▶ Text excerpt:
BEGIN

Grandma was a product of prohibition. So she knew the lost art of how to make bathtub gin and beer. Saturday bath day was always a bit amusing to see if we had to take one or skip that month because Grandma had a batch going. I remember one time, Grandpa became a bit touched, he actually took a bath in the tub of gin. Grandma went out of her mind being mad at him, but Grandpa was one happy boy. Grandma still sold the batch tough, and some regular old time customers even claimed that batch was the best batch ever. She never told them why.
A year or so after Grandpa died, Grandma began a man hunt. So began a parade of dirty old men in and out of our trailer. Buster, though, remains on of my favorites. The man had a full beard that reached down to the belt buckle and with the mountain of a belly of his it looked more like a waterfall cascading down. Buster drove one monster of a truck. It was an old 2 ˝ ton army truck still in the original Army Green. He would drive up the driveway to pickup Grandma for one of their “dates” and you could feel as well as hear that truck pounding up the driveway. I almost never saw him in the cab of it though. Buster only stood just under 5 foot tall and look up at the cab all you could see was the steering wheel. But Grandma really seemed to like the man so off she would go in his Army truck. I watched the first time that she tried to get in, Buster had to plant himself beneath her butt and help shove her in. We never had a camera but this picture will forever be in my mind.

END

▶ Instruction:
For each statement below, say yes or no to whether it agrees with the text about Grandma, and quote the words of the text that decide it. 1. Grandpa once took a bath in the tub of gin. 2. Grandma threw out the batch of gin after Grandpa bathed in it. 3. Buster's truck had been repainted in a new color.

▶ Excerpted records:

BEGIN

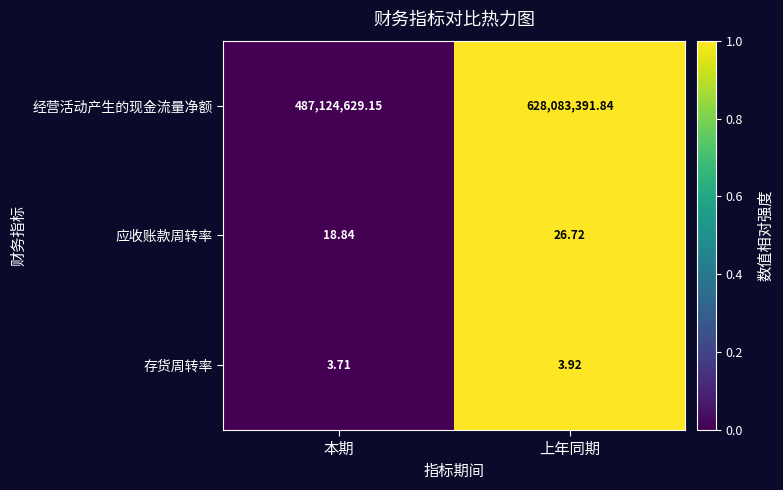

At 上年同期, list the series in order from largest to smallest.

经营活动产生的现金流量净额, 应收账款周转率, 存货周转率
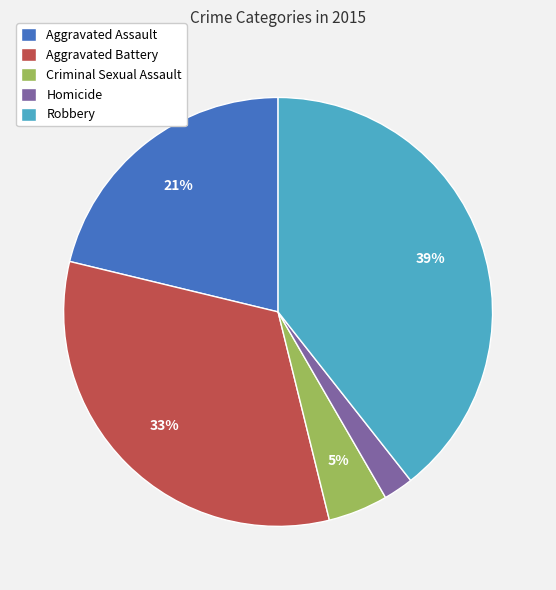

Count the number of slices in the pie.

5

END
BEGIN

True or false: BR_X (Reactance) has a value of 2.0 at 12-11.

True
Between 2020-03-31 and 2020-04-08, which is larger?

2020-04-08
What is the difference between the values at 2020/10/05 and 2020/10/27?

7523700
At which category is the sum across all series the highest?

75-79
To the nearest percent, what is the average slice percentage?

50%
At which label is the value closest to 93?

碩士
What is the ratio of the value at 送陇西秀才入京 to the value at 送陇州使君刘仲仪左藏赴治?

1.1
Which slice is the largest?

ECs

END
BEGIN

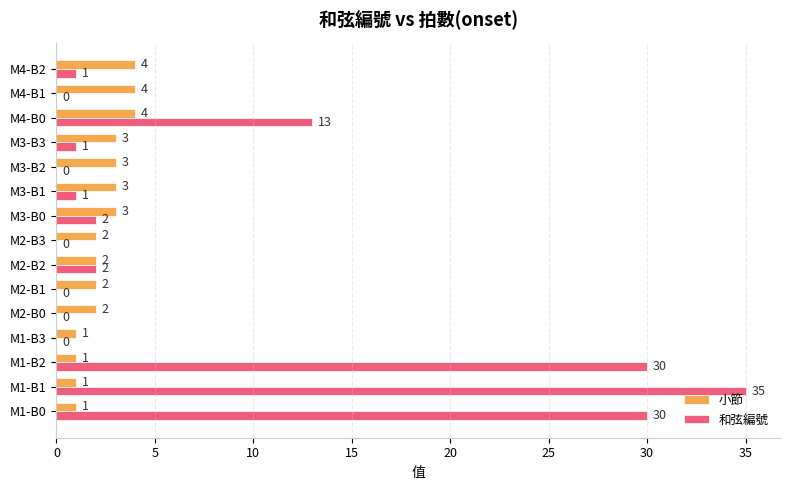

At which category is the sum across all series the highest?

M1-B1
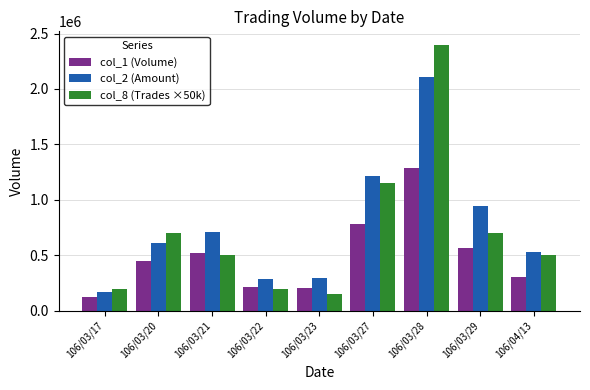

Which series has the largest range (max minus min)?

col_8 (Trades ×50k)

END

▶ Result:
1. Yes: "he actually took a bath in the tub of gin"
2. No: "Grandma still sold the batch"
3. No: "still in the original Army Green"